An interface facilitates communication between people and machines. As designers, we focus on interactions, often prioritizing color, typography, iconography, and other visual artifacts and all too often copy and microcopy are an afterthought at best.

Strip away the beautiful UI and imagine working in a command line interface. Chances are you will still be able to complete your task, but it will feel clumsy and inefficient.


Next consider the reverse case, a UI based on good visual design principles — but without any copy. It's possible you could click the right buttons, but for the most part you'd be completely lost.


Words matter.

Of course, we've figured out the experiences that combine clear writing with a well designed interface, supports and delights users along their journey. But, we need to be as intentional with our words as we are with all the other components in a design system.
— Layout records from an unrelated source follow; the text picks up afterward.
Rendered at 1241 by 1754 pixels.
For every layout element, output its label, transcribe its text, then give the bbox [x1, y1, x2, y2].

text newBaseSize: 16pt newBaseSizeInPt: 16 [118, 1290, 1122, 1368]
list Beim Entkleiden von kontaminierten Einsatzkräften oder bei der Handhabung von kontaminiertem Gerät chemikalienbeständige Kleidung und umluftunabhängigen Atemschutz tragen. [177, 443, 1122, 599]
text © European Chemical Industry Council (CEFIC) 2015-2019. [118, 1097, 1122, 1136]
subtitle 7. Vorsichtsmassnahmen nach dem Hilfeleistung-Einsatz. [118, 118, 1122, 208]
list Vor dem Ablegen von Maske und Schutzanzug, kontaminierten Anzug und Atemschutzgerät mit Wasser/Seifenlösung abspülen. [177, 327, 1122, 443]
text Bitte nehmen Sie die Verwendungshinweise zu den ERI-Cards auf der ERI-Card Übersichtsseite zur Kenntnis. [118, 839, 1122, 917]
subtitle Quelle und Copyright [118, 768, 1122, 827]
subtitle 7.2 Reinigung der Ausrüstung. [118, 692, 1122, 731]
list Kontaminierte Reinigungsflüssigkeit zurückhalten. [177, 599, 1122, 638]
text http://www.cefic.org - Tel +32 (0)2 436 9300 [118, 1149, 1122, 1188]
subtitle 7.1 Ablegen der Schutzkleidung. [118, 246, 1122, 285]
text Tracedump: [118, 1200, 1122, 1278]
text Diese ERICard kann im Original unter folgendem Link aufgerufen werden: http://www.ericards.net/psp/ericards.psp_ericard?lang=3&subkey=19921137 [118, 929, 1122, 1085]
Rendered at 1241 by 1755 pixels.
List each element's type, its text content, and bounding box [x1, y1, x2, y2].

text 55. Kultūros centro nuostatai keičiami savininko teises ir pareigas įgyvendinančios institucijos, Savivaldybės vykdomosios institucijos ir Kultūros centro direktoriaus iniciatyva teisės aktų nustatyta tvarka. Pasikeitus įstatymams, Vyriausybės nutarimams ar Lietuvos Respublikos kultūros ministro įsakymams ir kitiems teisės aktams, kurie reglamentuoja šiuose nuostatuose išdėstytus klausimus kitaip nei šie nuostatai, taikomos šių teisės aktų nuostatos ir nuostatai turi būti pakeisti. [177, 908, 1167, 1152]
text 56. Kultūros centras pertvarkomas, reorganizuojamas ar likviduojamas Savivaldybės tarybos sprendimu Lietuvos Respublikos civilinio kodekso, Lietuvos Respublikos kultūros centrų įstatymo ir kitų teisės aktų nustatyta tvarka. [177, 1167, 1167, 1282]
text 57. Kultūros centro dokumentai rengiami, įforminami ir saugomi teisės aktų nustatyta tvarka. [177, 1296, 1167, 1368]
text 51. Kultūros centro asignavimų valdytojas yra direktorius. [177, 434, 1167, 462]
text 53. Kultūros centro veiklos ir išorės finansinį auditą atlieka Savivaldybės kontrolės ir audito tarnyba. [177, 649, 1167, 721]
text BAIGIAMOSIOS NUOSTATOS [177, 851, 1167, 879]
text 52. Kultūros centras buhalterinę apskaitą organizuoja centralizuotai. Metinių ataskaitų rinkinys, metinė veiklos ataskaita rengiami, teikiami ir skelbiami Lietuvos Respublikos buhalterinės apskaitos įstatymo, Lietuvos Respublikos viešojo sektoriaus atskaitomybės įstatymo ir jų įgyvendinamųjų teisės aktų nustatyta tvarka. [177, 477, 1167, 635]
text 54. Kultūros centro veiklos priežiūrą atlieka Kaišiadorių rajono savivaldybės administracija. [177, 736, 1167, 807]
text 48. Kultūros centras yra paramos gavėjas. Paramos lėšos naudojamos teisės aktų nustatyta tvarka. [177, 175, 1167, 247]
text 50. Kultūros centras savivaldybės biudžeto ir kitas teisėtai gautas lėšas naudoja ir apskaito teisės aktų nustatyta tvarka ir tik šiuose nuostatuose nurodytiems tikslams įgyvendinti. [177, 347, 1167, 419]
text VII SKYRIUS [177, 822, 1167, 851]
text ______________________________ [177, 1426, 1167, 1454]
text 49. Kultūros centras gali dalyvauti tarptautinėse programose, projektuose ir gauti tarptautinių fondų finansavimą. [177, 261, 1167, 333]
Mature design orgs enable consistency and coherence with a robust design system. Naturally, guidelines for copy and microcopy should be treated as a part of that. This means creating rules around writing, testing these rules and iterating as the system evolves.

State of writing at Liferay

Designer's love typography, but many struggle with words. We layout our designs using placeholder text with the intention to perfect it later. In my opinion, this is a bad practice. However, along the way we've made many rationalizations that support this workflow:

  • Our design system has an answer for me, I just need to look it up
  • Someone else will review it and come up with better wording before we release
  • Style elements are common sense to me and not really that important
  • We (designers) have a strong command of language
  • Our company doesn't want nor have a personality, it's safe to write things as plainly as possible

Eventually, we have to ship a final design and it often yields mixed results. We use "Remove" instead of "Delete", come off as childish in an attempt at levity, and over explain things which cause more confusion.

Without a proper UX writing strategy the overall usability suffers and makes our users feel awkward when interacting with our products.

Where do we go from here?

A design system’s best characteristic is that it removes low-level creativity from the equation. With common design patterns ironed out, it streamlines the design process so we can focus on usability, business value, and delight.

Over the past year, we collaborated with our technical writing partners to create a guide that will equip our product teams with the tools to write better copy and microcopy. The goal is to define our voice and mature out of that awkward phase.

In the UX writing guide, designers will be able to find:

  1. A writing framework based on updated principles
  2. Best practices for common writing scenarios
  3. Answers to common styling questions
  4. Guidelines for using our brand voice

...and many more things I'm sure we'll discover along the way!